= Tēfui =

Garlands of Rotuma

Tēfui are the unique garlands of the Pacific Island, Rotuma. They are made by tying multiple "fui" ("täntäne" leaves (polyscias) and sweet-smelling flowers in the shape of a star), with modern adaptations using wool or ribbon. The number of fui used is dependent on the situation. The Rotuman tēfui is used primarily as part of traditional ceremonies and celebrations (kato'aga), both happy and sad.

==Uses of the tēfui==
Similar to the Hawaiian lei, presenting an individual is a sign of affection, given with the intent of indicating their emotional or social value. They hold particular importance within the context of traditional Rotuman ceremonies (collectively called kato'aga), adorning individuals, such as the recipients in the installation of chiefs or traditional welcoming ceremonies, or things such as graves or headstones after traditional death ceremonies. When adorning individuals, the tēfui will consist of 5 or 7 fuis, irrespective of whether the recipient is a man or woman. Alternately, in the instance of a grave setting, fui are arranged in rows around a grave site, with poles holding the rows of fui up. This is done on the "teran lima" ("fifth day" in Rotuman), referring to the fifth day after a death, when the major mourning period is meant to end.

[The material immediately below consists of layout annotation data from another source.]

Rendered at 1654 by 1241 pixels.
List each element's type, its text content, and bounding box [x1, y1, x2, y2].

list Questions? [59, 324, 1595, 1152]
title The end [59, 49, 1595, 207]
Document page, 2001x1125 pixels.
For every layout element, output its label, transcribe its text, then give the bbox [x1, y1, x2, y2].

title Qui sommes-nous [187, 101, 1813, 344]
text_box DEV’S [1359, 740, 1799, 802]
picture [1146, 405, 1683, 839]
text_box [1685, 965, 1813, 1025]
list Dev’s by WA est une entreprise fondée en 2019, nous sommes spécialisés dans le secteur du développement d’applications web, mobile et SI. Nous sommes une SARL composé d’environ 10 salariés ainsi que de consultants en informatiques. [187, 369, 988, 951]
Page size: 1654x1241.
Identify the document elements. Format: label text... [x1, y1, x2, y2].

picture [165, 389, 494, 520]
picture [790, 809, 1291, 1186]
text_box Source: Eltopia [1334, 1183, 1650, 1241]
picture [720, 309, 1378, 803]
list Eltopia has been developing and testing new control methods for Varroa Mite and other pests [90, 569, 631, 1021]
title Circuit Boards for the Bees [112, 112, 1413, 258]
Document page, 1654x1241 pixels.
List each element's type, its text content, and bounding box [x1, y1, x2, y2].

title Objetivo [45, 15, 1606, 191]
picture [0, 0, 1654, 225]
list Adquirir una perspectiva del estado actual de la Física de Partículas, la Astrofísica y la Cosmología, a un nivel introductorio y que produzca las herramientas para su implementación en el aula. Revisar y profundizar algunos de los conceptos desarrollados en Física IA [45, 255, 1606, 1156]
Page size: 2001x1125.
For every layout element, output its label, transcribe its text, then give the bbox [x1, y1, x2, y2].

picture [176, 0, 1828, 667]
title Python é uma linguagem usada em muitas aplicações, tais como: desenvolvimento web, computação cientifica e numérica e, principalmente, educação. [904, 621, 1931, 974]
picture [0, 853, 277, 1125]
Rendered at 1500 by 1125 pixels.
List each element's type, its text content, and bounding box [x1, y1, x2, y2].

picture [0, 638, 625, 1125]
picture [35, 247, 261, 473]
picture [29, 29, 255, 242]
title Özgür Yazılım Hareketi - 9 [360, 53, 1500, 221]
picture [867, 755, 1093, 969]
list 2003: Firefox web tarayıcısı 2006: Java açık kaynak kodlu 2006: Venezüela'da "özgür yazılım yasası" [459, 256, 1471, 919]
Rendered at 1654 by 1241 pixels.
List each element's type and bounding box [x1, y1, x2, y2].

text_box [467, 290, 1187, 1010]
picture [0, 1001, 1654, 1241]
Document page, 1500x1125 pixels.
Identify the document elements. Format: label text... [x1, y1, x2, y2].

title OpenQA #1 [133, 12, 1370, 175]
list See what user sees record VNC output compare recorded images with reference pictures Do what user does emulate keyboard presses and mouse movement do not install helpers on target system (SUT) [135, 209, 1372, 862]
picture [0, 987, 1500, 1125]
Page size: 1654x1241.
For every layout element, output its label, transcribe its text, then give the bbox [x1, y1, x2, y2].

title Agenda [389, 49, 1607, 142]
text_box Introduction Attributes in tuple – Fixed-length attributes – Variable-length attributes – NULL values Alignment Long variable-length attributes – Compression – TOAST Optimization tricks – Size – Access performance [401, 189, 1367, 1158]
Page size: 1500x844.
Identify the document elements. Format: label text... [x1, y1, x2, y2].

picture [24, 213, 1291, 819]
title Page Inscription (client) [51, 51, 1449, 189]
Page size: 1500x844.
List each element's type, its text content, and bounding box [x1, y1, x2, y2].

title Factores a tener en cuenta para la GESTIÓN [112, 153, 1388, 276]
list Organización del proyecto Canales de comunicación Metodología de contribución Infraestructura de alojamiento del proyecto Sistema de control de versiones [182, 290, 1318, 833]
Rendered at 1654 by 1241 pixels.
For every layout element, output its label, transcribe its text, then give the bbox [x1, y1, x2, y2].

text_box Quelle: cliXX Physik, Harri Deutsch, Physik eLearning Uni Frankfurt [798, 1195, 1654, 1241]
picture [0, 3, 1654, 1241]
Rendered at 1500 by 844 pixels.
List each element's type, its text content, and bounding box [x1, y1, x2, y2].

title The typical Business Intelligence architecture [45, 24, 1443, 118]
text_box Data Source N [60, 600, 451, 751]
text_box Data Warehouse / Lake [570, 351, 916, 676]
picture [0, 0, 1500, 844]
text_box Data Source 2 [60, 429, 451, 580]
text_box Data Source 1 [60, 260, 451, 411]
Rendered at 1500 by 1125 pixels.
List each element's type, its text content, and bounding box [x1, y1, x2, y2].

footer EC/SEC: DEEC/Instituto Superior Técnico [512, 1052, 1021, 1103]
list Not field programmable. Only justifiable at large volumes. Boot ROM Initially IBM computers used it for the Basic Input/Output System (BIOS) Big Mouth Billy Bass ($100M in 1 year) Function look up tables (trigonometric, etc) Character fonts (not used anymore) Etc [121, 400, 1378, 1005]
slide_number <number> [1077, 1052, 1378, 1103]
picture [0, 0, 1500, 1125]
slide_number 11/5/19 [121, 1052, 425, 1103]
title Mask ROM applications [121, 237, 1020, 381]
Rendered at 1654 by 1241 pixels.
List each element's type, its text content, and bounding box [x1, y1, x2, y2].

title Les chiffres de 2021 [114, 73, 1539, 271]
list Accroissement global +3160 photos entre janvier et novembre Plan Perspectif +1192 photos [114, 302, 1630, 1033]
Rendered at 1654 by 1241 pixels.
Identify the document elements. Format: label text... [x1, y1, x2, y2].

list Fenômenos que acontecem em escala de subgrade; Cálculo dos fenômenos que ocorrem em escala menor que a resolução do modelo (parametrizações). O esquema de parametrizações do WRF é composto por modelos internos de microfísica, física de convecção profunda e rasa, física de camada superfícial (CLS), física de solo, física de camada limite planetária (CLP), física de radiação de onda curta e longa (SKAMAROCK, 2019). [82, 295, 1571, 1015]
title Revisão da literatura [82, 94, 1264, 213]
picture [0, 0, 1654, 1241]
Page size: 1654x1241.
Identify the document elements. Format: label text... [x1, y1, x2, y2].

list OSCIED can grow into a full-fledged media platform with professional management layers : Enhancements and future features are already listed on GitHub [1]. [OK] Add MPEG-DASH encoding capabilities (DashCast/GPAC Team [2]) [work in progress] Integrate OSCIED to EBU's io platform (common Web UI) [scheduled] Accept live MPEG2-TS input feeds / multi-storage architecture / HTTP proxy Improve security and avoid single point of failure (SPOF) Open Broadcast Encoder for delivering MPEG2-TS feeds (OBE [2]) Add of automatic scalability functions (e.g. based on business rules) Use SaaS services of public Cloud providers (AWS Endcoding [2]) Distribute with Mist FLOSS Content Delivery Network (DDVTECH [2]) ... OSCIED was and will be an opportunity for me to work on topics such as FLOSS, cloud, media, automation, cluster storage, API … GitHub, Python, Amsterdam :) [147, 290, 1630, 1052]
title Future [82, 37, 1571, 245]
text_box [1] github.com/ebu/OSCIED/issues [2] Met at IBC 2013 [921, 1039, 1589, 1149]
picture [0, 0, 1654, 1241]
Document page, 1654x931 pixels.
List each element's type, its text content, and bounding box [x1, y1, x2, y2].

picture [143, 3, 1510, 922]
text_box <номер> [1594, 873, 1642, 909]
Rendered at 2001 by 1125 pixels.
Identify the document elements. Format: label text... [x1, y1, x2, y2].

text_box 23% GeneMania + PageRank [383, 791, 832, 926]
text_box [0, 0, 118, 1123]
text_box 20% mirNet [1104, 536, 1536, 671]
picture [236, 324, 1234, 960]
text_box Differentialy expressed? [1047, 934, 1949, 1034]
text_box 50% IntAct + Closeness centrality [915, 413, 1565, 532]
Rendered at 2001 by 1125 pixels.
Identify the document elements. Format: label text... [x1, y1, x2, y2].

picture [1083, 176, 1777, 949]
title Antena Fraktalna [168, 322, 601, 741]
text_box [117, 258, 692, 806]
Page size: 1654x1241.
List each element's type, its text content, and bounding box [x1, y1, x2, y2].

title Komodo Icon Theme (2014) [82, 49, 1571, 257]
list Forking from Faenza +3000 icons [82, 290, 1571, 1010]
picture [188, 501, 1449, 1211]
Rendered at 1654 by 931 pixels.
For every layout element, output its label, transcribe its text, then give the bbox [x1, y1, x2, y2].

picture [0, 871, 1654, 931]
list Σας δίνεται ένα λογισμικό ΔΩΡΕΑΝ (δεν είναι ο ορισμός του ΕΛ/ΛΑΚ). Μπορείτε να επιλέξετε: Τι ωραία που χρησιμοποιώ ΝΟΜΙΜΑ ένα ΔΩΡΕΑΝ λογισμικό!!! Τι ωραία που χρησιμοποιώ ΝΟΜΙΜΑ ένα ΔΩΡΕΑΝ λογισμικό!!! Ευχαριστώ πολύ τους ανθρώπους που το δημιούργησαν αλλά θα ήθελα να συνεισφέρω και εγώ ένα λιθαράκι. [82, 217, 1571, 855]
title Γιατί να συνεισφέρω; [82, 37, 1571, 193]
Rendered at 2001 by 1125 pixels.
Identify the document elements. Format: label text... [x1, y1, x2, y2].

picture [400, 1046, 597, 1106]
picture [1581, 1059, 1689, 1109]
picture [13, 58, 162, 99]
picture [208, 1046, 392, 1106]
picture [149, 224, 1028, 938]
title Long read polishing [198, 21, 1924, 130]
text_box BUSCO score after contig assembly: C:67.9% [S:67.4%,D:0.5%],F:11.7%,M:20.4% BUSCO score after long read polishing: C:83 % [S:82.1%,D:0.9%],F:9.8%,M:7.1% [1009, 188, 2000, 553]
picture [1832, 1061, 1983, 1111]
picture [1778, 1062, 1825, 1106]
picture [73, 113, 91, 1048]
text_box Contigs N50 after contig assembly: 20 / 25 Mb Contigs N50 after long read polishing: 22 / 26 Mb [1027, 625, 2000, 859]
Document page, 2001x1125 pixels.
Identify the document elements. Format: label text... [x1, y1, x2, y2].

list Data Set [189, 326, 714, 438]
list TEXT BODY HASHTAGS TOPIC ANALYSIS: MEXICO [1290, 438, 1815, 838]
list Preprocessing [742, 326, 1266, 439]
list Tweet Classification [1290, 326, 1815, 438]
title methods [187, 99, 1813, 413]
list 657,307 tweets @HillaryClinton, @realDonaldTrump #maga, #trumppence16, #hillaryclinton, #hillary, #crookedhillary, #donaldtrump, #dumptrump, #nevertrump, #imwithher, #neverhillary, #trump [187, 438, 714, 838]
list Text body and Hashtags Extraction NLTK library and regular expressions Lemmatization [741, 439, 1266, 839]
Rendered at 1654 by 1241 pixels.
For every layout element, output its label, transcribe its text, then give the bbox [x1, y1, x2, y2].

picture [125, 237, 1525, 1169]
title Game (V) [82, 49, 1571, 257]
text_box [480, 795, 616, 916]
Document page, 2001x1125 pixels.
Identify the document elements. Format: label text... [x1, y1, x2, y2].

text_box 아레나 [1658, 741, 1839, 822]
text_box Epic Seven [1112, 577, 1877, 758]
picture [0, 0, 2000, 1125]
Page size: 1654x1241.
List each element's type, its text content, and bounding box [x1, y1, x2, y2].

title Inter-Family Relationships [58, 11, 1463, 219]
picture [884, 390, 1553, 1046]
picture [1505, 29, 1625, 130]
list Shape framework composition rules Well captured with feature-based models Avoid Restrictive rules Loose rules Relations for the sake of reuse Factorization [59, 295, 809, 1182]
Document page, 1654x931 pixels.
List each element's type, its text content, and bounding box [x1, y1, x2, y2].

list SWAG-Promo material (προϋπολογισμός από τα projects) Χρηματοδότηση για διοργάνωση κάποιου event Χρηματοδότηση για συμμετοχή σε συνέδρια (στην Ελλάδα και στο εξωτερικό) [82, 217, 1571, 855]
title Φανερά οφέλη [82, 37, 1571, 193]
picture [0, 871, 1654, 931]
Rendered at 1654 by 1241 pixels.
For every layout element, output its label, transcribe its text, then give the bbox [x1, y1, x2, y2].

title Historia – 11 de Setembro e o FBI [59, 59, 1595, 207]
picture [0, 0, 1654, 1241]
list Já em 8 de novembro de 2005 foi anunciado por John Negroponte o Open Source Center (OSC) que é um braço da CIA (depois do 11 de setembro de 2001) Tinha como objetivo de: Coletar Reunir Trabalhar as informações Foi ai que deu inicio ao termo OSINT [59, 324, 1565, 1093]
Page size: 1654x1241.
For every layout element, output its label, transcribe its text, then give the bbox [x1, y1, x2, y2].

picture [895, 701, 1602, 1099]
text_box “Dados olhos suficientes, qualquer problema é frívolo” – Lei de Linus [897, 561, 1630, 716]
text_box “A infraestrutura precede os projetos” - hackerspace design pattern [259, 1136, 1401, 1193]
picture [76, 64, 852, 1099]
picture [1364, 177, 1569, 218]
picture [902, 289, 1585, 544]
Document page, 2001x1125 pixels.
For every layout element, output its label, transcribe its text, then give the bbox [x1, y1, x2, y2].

Tēfui are also used as part of the costume in Rotuman dances, particularly the tautoga, with the numbers of fui varying between men and women. In the case of male dancers, their fui will number 5 or 7, whereas the female dancers wear a single fui, tied around their neck with a leaf of the Cordyline australis.
A tefui has mainly 7 fuis which represent the 7 districts of Rotuma.